Atwood is funny and clever, such a good writer and real thinker that there’s hardly any point saying that not everything in the novel works. Why should it? A high level of creativity has to let in some chaos; just as nobody would want the world as engineered by Crake, nobody needs a factory-finished novel. The flaws in “The Year of the Flood” are part of the pleasure, as they are with human beings, that species so threatened by its own impending suicide and held up here for us to look at, mourn over, laugh at and hope for. Atwood knows how to show us ourselves, but the mirror she holds up to life does more than reflect — it’s like one of those mirrors made with mercury that gives us both a deepening and a distorting effect, allowing both the depths of human nature and its potential mutations. We don’t know how we will evolve, or if we will evolve at all. “The Year of the Flood” isn’t prophecy, but it is eerily ­possible.

¶ Malena Watrous's review of Little Bird of Heaven, Joyce Carol Oates's latest melodrama — her "57th novel since 1964"! — sounds so familiar that I'd like to collect the Book Reviews reviews of this novelist's work.

Little Bird of Heaven starts with the urgency of a thriller, then turns into something more existential as the years (and pages) go by with no developments in the case. This is a tragedy on a classical scale. Oates more than winks at the Greeks by naming the town Sparta, the murdered woman Zoe (which means “life”). Like the original Spartans, these people are stuck in a world where physicality dominates and runs violent. In tragedy, children are doomed to repeat their parents’ mistakes. So it’s unsurprising when as teenagers Krista and Aaron start to play a dangerous game. In one of the book’s most disturbing scenes, right after rescuing a drugged Krista from a boy who wanted to rape her by the train tracks, Aaron sexually assaults her. In the heat of the act, he ponders the “thrill of disgust” and imagines his penis as a murder weapon. Later, Krista confuses this event with the height of passion. In Sparta, passion and violence are inextricably and traumatically linked. Oates does not glorify this; rather, she traces the roots of the pathology to show how desire can degenerate.

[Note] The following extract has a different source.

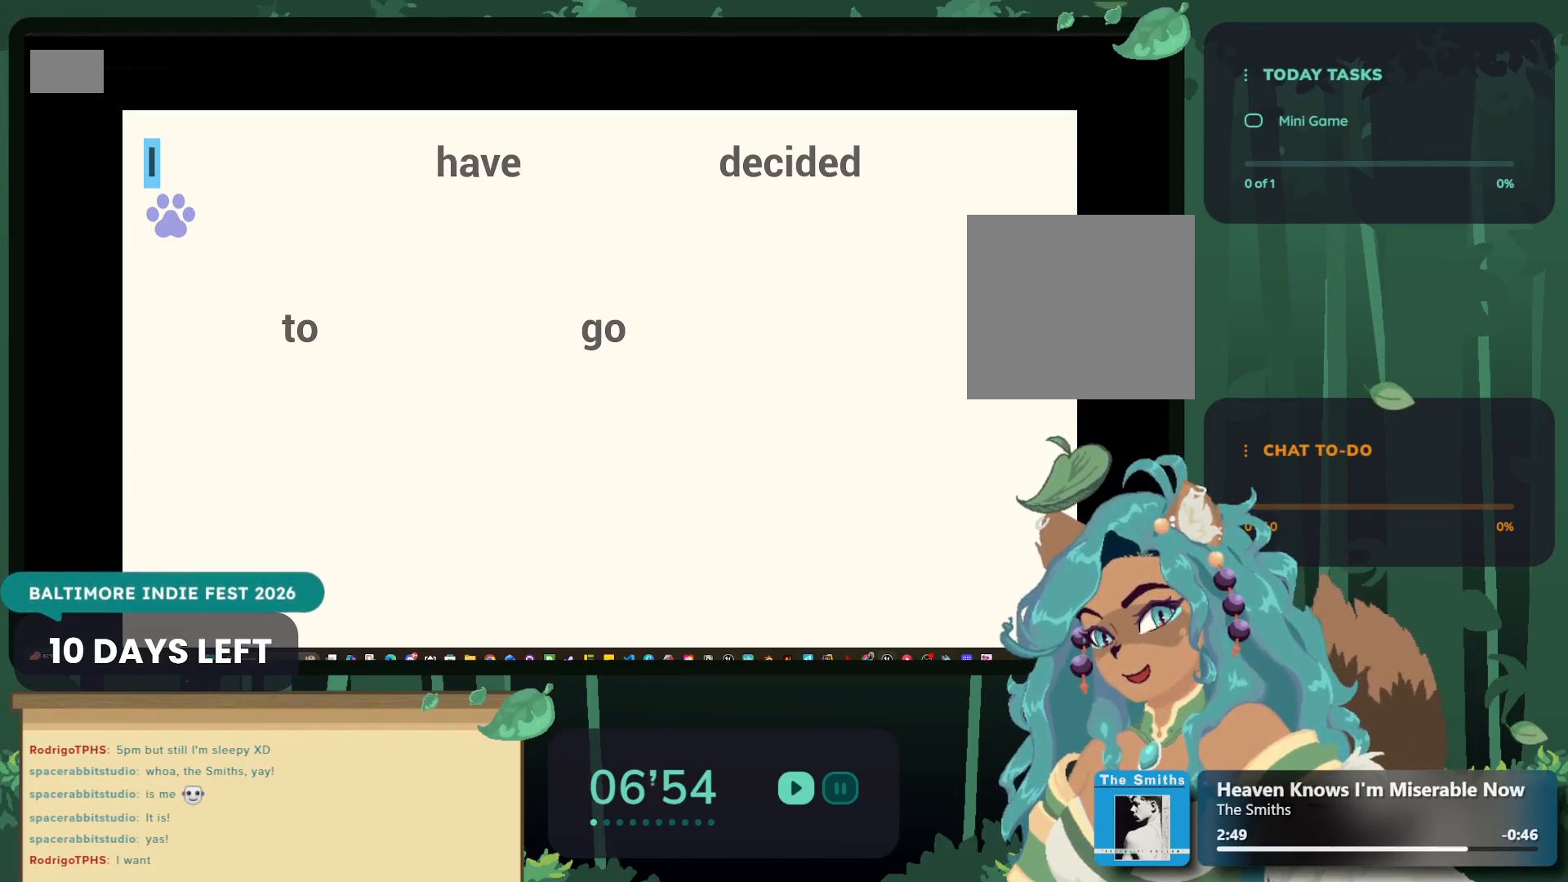
{"buttons": [], "left_stick": "center", "right_stick": "center", "events": []}
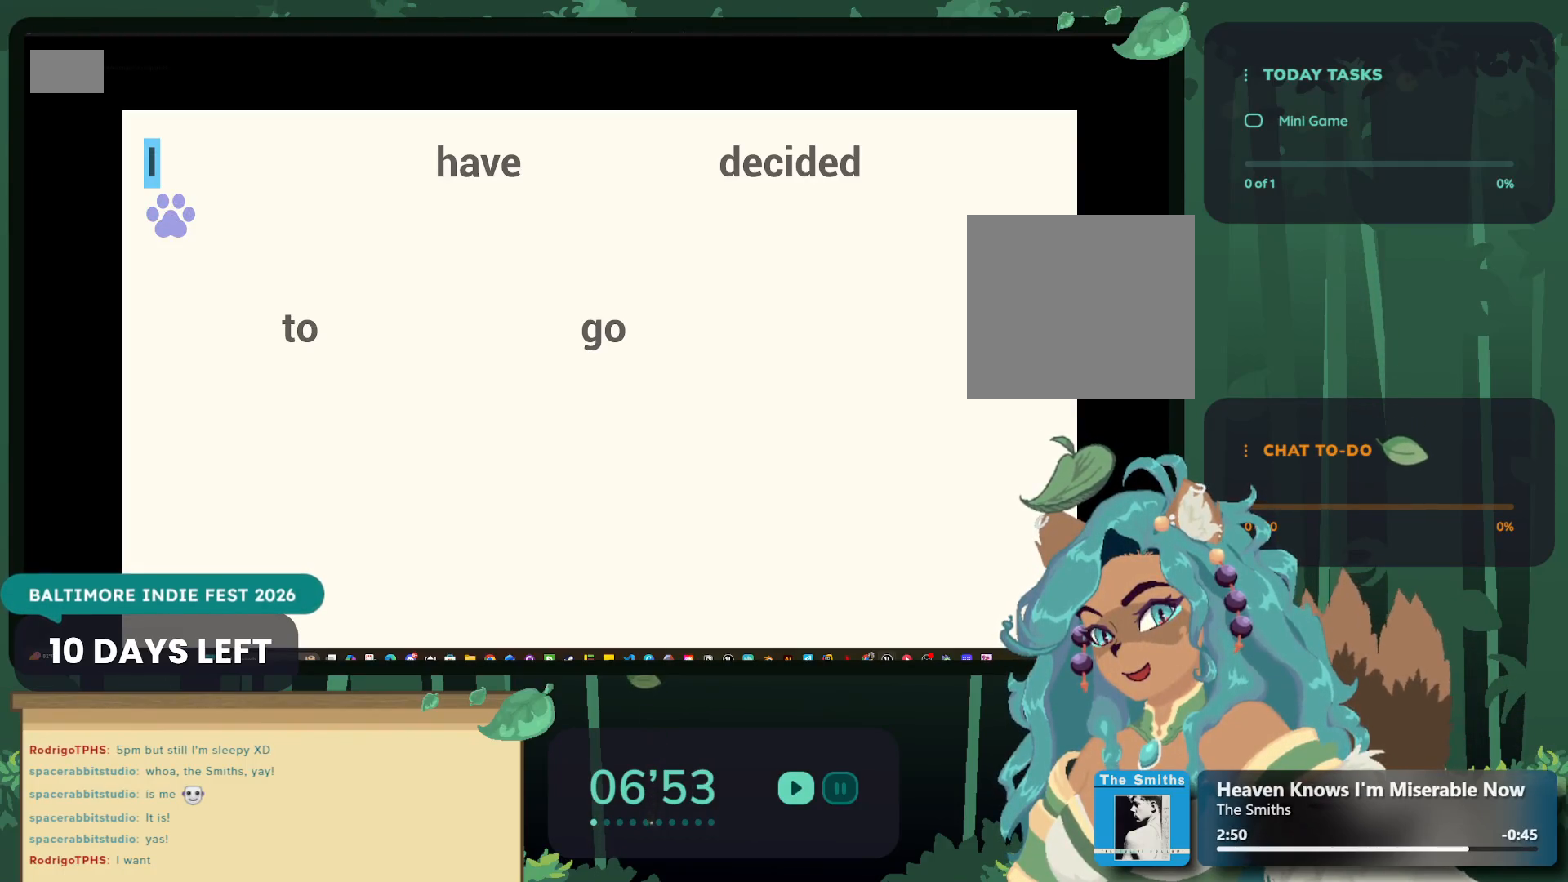
{"buttons": [], "left_stick": "center", "right_stick": "center", "events": []}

¶ Thomas Mallon lavishes his review of William Trevor's latest novel, Love and Summer, with enthusiastic storytelling, only to end with a sermon to the choir.

Trevor’s books come around as regularly as the salesmen showing up at Number 4 The Square. “Love and Summer,” the latest item from his venerable suitcase, is a thrilling work of art.

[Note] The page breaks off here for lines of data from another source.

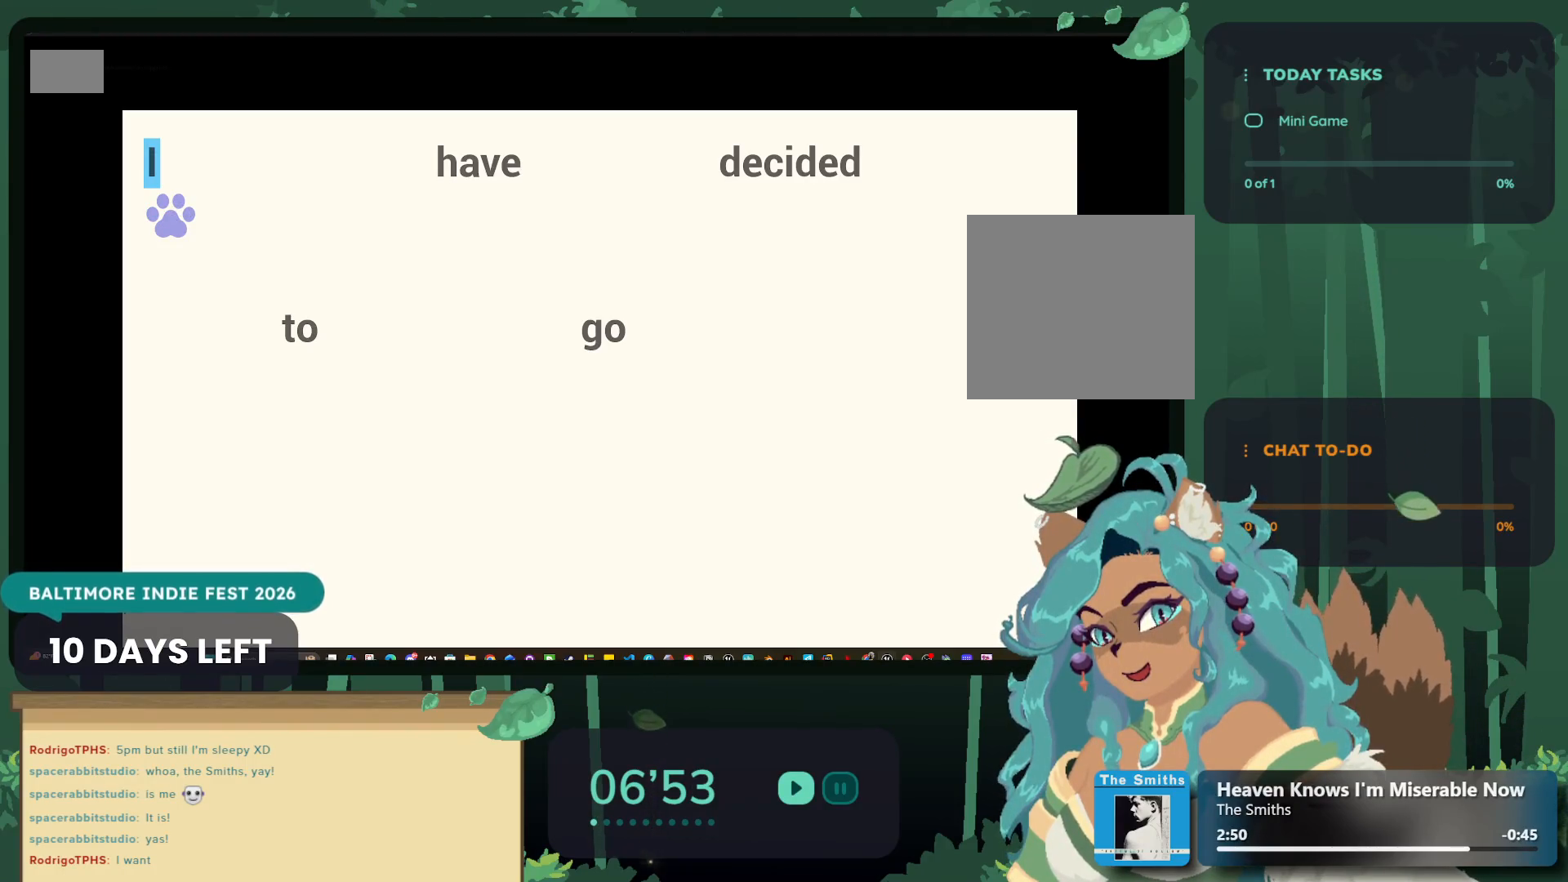
{"buttons": [], "left_stick": "center", "right_stick": "center", "events": []}
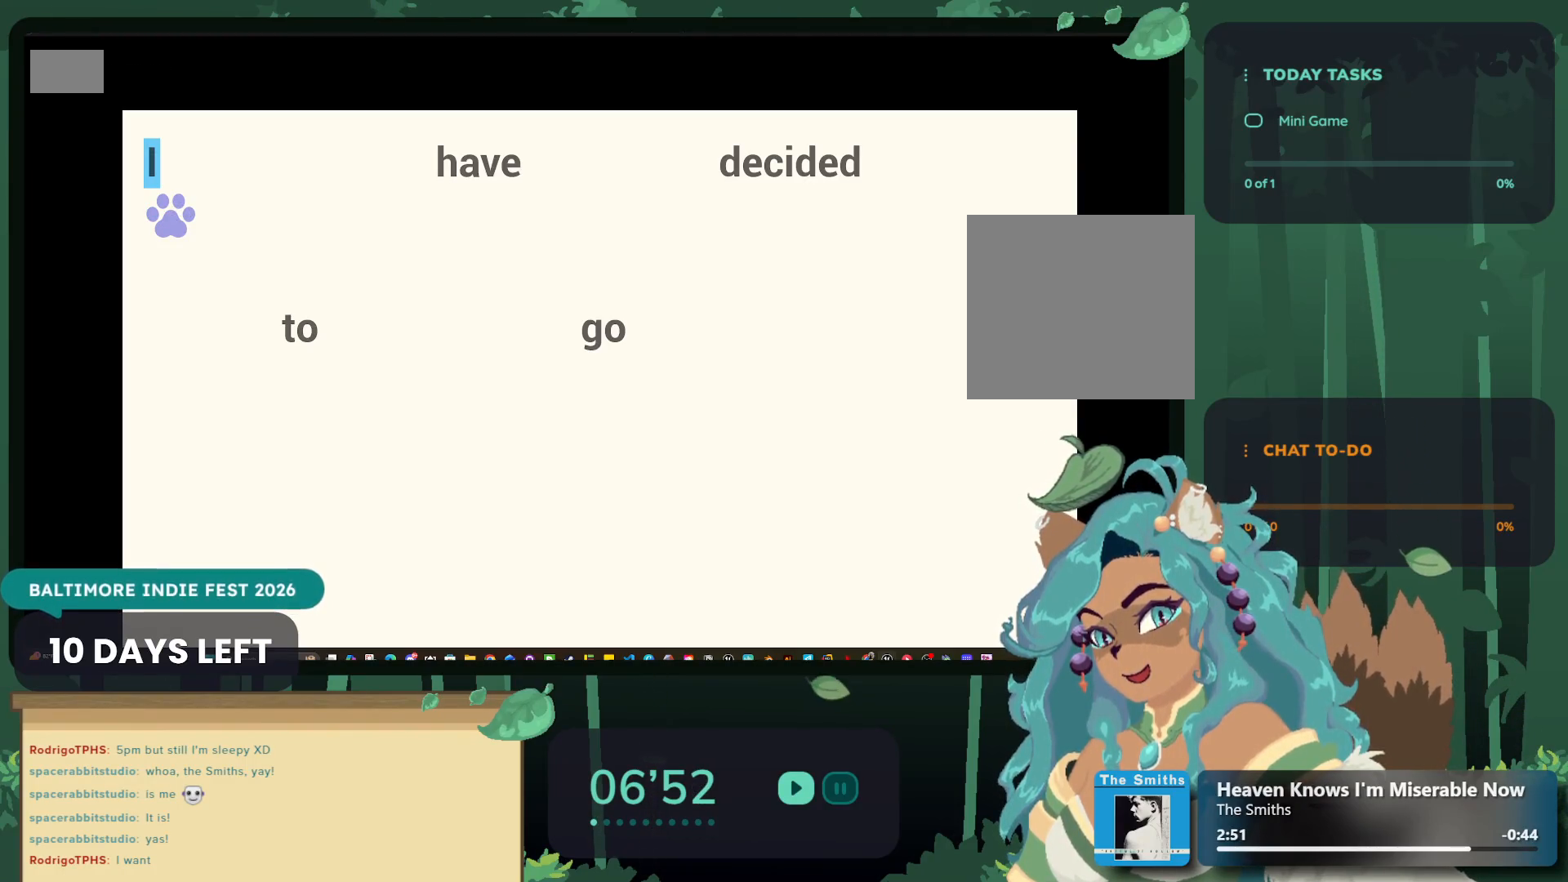
{"buttons": [], "left_stick": "left", "right_stick": "center", "events": [[483, "left_stick", "left"]]}
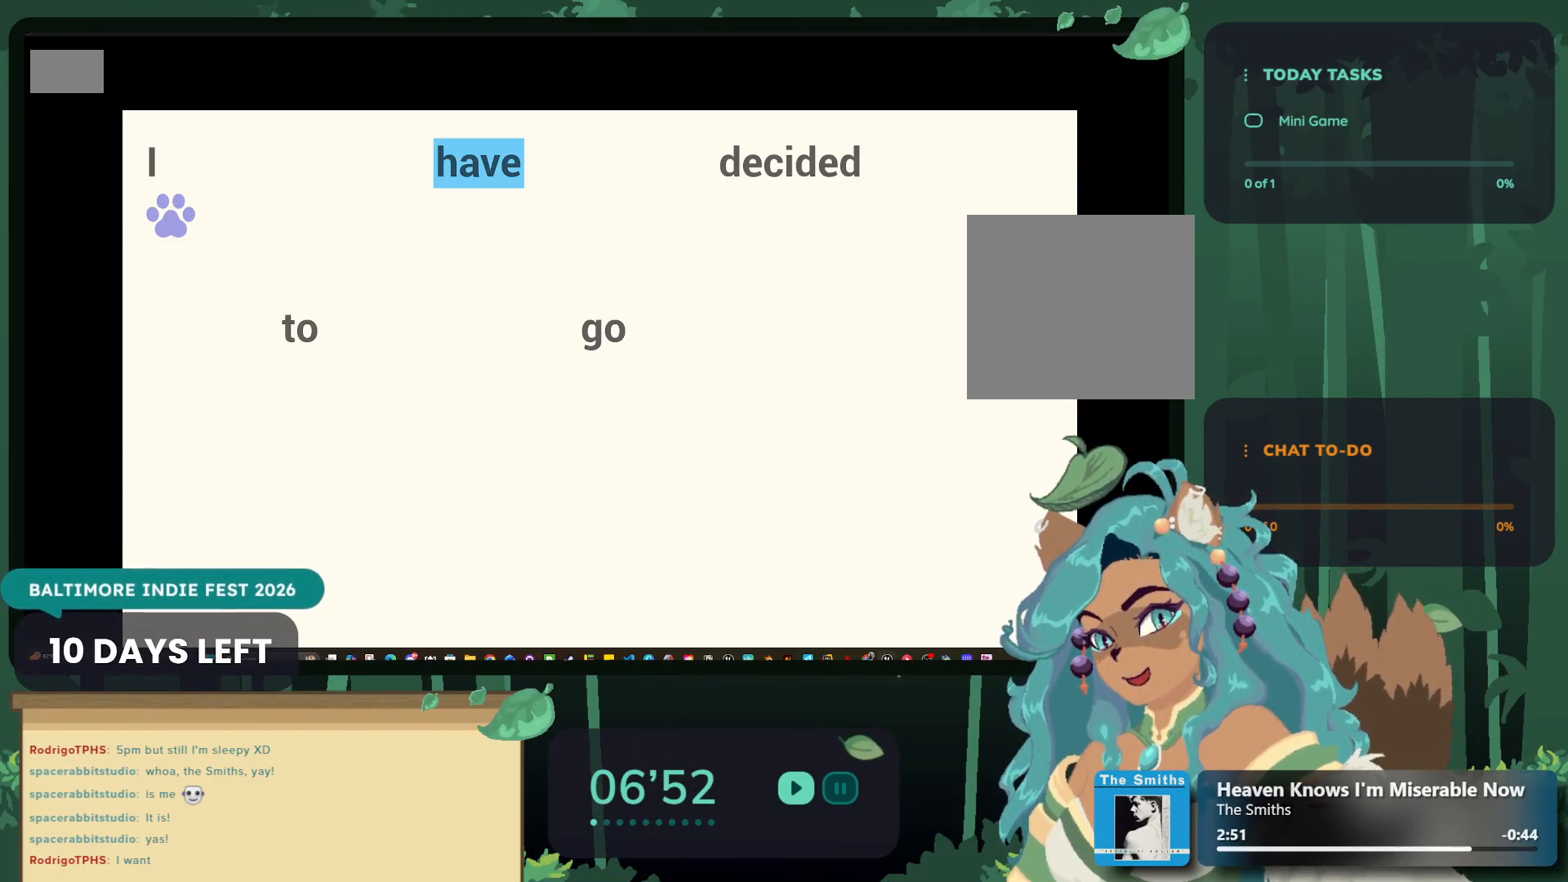
{"buttons": [], "left_stick": "center", "right_stick": "center", "events": [[167, "left_stick", "center"]]}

¶ Michael Cunningham's disappointed review of Margaret Drabble's memoir, The Pattern in the Carpet: A Personal History With Jigsaws, is clouded by what seems to be a heartfelt lack of interest in the English novelist's concerns.

The Pattern in the Carpet — a reference to the Henry James short story “The Figure in the Carpet,” in which a celebrated author dies without having conveyed to the world at large the secret idea that links all his books — rambles a bit as it moves back and forth between Drabble’s life and the history of the jigsaw. One wonders if the book became the hybrid it is in part because the history of the jigsaw puzzle is not particularly long or enormously interesting.

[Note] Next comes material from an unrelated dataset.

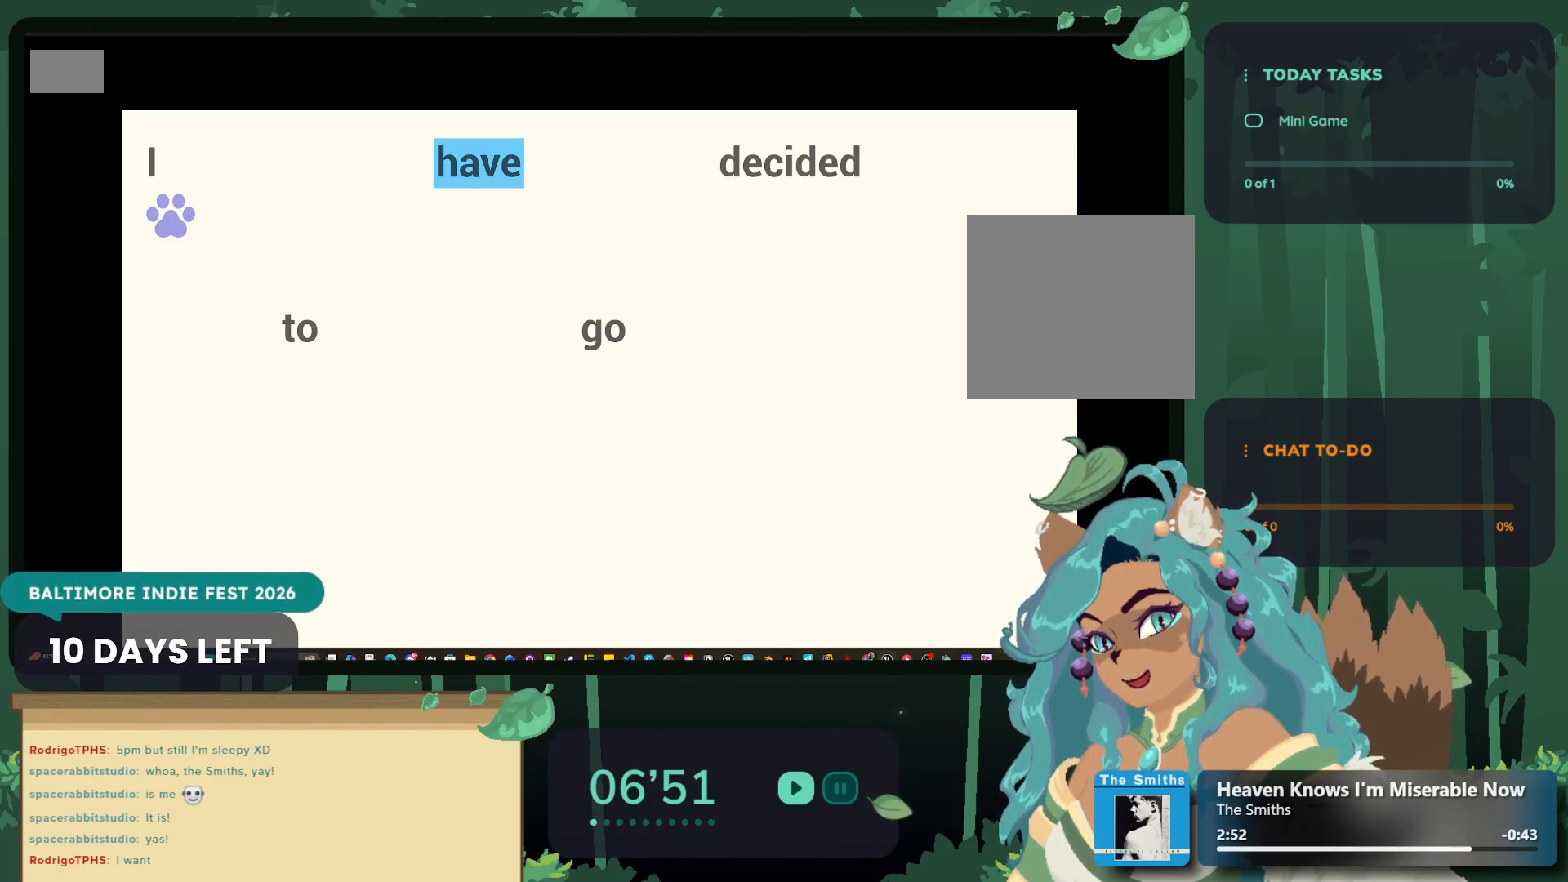
{"buttons": [], "left_stick": "center", "right_stick": "center", "events": [[167, "A", "down"], [233, "A", "up"]]}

¶ To the extent that she contributes to the important discussion about liberal toleration of illiberal religions, Irshad Manji gets in the way of reviewing Half the Sky: Turning Oppression Into Opportunity For Women Worldwide, a book about "gendercide" by Nicholas Kristof and Sheryl WuDunn.

So it comes as a disappointment when Kristof and WuDunn seem to cut short their own questions. They entitle one of their chapters “Is Islam Misogynistic?” Their answer: Because ultraconservative Saudi Arabia has outlawed slaves, the Koran must be open to progressive interpretations on other human rights issues, like women’s equality.

The trouble is, laws ring hollow if they’re not enforced, something Kristof and WuDunn robustly recognize about female genital mutilation in Africa. Why not acknowledge the same about Saudi Arabia’s often appalling treatment of female domestic workers, whose condition Human Rights Watch has deemed ­“slavery-like”? Could their silence be traced to the “scolding” that Kristof received from a group of Muslim women in Riyadh?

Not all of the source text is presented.